[SOURCE MATERIAL]
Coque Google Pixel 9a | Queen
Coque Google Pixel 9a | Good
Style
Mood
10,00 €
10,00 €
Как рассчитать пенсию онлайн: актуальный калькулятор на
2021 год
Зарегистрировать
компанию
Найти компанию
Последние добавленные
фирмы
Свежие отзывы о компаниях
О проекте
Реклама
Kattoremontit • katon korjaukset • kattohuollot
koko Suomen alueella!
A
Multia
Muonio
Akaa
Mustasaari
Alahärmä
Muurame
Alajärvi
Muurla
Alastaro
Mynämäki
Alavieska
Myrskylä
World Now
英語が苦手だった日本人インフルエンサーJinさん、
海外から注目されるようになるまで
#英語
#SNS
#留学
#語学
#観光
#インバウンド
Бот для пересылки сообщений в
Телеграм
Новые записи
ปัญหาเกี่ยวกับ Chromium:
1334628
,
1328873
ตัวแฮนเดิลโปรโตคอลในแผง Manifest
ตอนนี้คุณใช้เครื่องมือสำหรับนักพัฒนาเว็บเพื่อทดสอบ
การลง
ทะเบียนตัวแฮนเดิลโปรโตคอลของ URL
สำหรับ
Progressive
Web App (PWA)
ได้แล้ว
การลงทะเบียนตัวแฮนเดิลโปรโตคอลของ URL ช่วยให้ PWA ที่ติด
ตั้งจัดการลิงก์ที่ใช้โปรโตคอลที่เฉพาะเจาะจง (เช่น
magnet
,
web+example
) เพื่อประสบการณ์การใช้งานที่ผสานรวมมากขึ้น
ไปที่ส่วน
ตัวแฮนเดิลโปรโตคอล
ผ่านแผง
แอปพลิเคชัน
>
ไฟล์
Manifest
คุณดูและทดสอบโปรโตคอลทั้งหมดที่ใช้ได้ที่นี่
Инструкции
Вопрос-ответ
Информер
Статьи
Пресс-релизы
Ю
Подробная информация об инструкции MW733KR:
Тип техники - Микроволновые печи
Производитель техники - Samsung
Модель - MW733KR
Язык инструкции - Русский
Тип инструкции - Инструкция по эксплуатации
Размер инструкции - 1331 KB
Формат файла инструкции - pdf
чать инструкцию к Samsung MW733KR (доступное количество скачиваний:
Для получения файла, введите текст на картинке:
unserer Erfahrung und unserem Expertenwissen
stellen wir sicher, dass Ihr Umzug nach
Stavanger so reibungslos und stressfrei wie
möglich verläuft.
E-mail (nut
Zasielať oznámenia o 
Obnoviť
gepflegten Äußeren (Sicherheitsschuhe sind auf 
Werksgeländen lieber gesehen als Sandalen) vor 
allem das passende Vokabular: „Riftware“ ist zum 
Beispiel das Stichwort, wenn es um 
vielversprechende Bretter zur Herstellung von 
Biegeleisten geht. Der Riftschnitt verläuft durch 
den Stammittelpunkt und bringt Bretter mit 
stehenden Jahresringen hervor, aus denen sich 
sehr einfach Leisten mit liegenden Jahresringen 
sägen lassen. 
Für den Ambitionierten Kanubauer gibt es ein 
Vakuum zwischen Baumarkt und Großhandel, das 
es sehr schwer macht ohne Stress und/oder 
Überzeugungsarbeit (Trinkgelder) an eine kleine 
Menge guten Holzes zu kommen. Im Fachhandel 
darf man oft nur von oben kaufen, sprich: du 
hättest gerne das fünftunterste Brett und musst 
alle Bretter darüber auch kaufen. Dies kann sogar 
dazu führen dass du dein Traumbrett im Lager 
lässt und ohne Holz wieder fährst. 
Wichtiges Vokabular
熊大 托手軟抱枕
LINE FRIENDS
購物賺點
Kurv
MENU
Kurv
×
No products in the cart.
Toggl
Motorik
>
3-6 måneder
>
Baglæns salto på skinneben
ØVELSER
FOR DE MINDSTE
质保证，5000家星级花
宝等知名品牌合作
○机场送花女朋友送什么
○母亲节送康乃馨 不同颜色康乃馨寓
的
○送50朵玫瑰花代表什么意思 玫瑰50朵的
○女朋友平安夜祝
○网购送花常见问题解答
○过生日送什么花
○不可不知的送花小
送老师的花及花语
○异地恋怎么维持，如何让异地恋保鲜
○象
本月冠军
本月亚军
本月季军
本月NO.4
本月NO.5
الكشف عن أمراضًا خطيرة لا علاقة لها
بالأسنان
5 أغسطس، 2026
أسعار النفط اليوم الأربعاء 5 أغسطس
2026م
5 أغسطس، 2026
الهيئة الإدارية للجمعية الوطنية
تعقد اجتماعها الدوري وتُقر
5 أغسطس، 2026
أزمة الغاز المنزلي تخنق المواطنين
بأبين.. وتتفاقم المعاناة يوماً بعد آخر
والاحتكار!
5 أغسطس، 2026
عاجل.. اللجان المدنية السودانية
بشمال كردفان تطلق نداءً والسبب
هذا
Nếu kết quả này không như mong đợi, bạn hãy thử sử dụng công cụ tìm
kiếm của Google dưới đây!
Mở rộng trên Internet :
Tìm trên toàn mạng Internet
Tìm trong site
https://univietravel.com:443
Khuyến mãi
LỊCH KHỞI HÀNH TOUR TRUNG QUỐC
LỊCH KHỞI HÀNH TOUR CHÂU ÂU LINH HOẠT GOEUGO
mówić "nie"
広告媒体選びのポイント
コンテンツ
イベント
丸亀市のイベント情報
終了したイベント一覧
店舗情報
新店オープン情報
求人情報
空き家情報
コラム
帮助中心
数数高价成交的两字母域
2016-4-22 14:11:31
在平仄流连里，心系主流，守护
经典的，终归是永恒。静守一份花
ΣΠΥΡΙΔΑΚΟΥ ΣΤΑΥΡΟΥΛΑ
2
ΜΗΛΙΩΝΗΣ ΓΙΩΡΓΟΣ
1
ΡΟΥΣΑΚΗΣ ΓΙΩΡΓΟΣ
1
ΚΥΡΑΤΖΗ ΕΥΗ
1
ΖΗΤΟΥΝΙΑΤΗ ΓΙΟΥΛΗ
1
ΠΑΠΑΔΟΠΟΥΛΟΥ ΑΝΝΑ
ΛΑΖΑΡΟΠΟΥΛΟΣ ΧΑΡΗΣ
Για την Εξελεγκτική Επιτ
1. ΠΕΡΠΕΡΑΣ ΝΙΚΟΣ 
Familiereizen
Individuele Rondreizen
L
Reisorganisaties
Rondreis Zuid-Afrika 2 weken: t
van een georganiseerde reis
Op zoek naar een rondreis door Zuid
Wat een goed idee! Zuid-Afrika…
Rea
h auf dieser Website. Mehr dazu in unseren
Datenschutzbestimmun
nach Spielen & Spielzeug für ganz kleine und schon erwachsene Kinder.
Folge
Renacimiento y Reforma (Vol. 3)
[/SOURCE MATERIAL]
WHAT YOU HAVE TO DO: All lines of the listing holding the string "ลโปรโตคอลของ" must be returned, copied as they stand.

OUTPUT FOR THIS EXERCISE:
ทะเบียนตัวแฮนเดิลโปรโตคอลของ URL
การลงทะเบียนตัวแฮนเดิลโปรโตคอลของ URL ช่วยให้ PWA ที่ติด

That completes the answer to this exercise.